Les despotes arabes ont peut-être gagné la bataille, mais la lutte n’est pas encore terminée
L’année 2021 fut celle des funérailles nationales du Printemps arabe. Les gouvernements et Parlements qui étaient dominés ou soutenus par les islamistes, qui avaient obtenu le pouvoir par les urnes, étaient chassés en Tunisie et au Maroc.
Les derniers qui étaient encore debout sont tombés.
Cet été, lorsque le président tunisien Kais Saied a gelé le Parlement, limogé son Premier ministre et annoncé qu’il gouvernerait par décret – ce que ses propres conseillers ont qualifié de « coup d’État constitutionnel » –, la Tunisie est tombée sous le spectre autoritaire auquel elle avait essayé d’échapper pendant toute une décennie.
Un seul modèle d’État arabe a survécu : celui d’un dirigeant absolu, qu’il soit militaire ou royal, au sommet d’une structure construite sur la base d’une police secrète, de forces spéciales et de journalistes achetés
Les islamistes tunisiens se sont retrouvés exclus et isolés, traités comme une entité politique toxique, devant les portes fermées du Parlement.

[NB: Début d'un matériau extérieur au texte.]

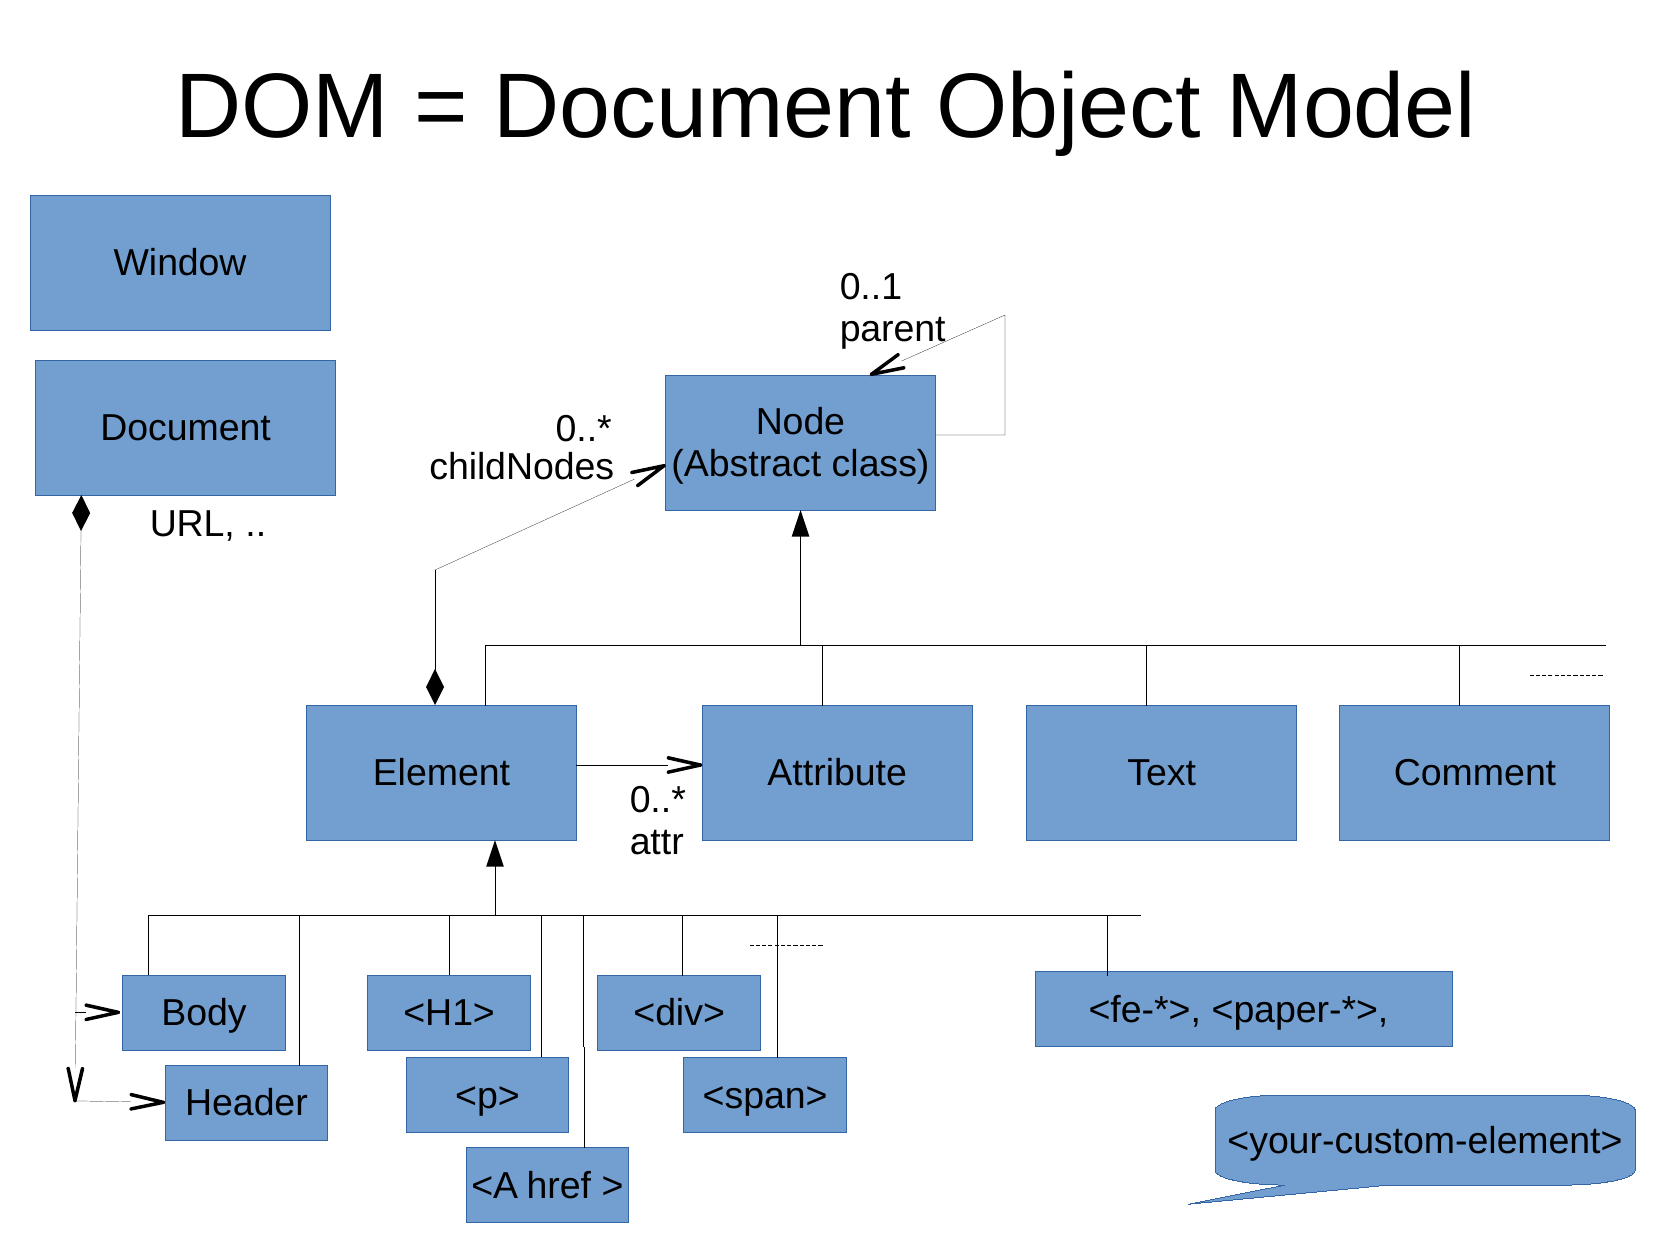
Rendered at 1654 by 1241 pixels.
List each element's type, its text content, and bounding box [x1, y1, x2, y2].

Au départ, peu d’opposants laïcs de Saied étaient prêts à descendre dans la rue pour les défendre. Sentant que l’opinion publique s’était retournée contre eux, Rached Ghannouchi, leader d’Ennahdha et principal intellectuel du Printemps arabe, a reconnu la part de responsabilité de son mouvement dans l’absence d’avancées économiques tangibles.
Tout le monde a ensuite mis la main à la pâte en rédigeant la nécrologie du Printemps arabe.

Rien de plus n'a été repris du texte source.